Ange­sichts die­ser aktu­el­len Situa­ti­on erscheint es mir sehr plau­si­bel, in der künf­ti­gen digi­ta­len Ent­wick­lung der Par­tei weg von der im Kel­ler­zim­mer ein­ge­sperr­ten mono­li­thi­schen Woll­milch­sau zu gehen und statt­des­sen eher Tools anzu­bie­ten, die dazu bei­tra­gen kön­nen, bestimm­te Ver­fah­ren und Prak­ti­ken zu unter­stüt­zen. Ein zen­tra­les Ele­ment für ein sol­ches eher dezen­tra­les und modu­la­res Sys­tem, für einen sol­chen Werk­zeug­kas­ten, ist eine ein­heit­li­che Authen­ti­fi­zie­rung grü­ner Mit­glie­der über eine klar defi­nier­te Schnitt­stel­le. Die­se Schnitt­stel­le exis­tiert in rudi­men­tä­rer Form. Sie müss­te die Mög­lich­keit bie­ten, „Tools“ so zu kon­fi­gu­rie­ren, dass nur Mit­glie­der – oder nur bestimm­te Teil­men­gen davon – die­se nut­zen kön­nen. Abge­se­hen davon erscheint es mir vor allem wich­tig, her­aus­zu­fin­den, wel­che Ele­men­te der Par­tei­ar­beit tat­säch­lich nach digi­ta­ler Unter­stüt­zung rufen, und wo nie­mand neue „Tools“ ver­misst; ent­we­der, weil es bereits Werk­zeu­ge gibt, die ein­ge­setzt wer­den, oder weil ein­ge­spiel­te „ana­lo­ge“ Ver­fah­ren gut funktionieren. 

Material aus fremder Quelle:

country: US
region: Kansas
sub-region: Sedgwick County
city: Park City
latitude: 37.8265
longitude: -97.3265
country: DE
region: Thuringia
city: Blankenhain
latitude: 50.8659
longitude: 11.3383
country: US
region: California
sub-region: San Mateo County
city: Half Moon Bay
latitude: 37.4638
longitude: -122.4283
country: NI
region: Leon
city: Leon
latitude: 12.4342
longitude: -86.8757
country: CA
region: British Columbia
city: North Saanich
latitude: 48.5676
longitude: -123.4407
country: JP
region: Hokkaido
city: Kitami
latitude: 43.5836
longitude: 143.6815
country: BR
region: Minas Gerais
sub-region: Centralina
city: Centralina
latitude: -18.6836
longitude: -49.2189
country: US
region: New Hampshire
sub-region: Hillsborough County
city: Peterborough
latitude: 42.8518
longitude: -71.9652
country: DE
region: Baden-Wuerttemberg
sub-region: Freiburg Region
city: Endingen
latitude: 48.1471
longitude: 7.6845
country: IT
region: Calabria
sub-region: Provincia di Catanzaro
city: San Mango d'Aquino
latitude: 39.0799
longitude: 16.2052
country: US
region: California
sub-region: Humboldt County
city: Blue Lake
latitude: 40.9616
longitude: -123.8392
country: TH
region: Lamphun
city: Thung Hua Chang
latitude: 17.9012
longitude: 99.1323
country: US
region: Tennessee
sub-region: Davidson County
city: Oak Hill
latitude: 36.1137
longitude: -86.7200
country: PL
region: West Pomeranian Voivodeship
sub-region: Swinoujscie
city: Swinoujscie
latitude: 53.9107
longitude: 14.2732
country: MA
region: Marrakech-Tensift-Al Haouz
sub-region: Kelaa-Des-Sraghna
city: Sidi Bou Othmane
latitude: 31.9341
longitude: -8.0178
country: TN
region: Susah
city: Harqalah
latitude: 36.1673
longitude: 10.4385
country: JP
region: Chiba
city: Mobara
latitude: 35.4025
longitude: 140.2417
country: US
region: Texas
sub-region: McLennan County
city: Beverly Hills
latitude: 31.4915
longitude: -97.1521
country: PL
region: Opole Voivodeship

Es kann trotz­dem Grün­de geben, auch in den Berei­chen der Par­tei­ar­beit, in denen der Ruf nach digi­ta­ler Unter­stüt­zung nicht beson­ders laut ist, nach pas­sen­den Werk­zeu­gen zu suchen bzw. sol­che pro­gram­mie­ren oder anpas­sen zu las­sen. Dort, wo exis­tie­ren­de Sys­te­me ver­wen­det wer­den – Bei­spiel Dood­le für Ter­min­ab­fra­gen – mag es Grün­de geben, die mit dem Daten­schutz, mit der Kon­trol­le dar­über, wer sich betei­ligt, mit der Ver­mei­dung von Über­wa­chung oder mit einem ungu­ten Gefühl dabei, auf „frem­de“ Infra­struk­tu­ren zu ver­trau­en, zusam­men­hän­gen. In ande­ren Fäl­len, ins­be­son­de­re dann, wenn es um Öffent­lich­keits­ar­beit, Wer­bung und Moti­va­ti­on geht, bie­tet es sich an, trotz aller Bauch­schmer­zen dahin zu gehen, wo die Mit­glie­der, Wäh­le­rIn­nen und poten­zi­ell Inter­es­sier­te sind. Oder dahin, wo die Öffent­lich­keit dis­ku­tiert. Das ist dann mög­li­cher­wei­se Face­book – und eben kei­ne eige­ne grü­ne Diskussionsplattform. 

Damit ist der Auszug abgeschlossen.